▶ [What is being asked]
Show each line of the data below in which "scheme" occurs.

▶ [Material to process]
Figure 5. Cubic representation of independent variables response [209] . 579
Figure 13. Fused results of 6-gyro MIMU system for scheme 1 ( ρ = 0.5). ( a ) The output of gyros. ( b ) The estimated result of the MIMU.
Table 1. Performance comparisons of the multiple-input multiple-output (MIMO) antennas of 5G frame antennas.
==
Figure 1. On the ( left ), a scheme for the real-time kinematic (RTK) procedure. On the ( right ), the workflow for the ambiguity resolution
* * *
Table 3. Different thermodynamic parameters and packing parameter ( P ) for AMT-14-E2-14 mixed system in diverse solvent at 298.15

▶ [Worked solution]
Figure 13. Fused results of 6-gyro MIMU system for scheme 1 ( ρ = 0.5). ( a ) The output of gyros. ( b ) The estimated result of the MIMU.
Figure 1. On the ( left ), a scheme for the real-time kinematic (RTK) procedure. On the ( right ), the workflow for the ambiguity resolution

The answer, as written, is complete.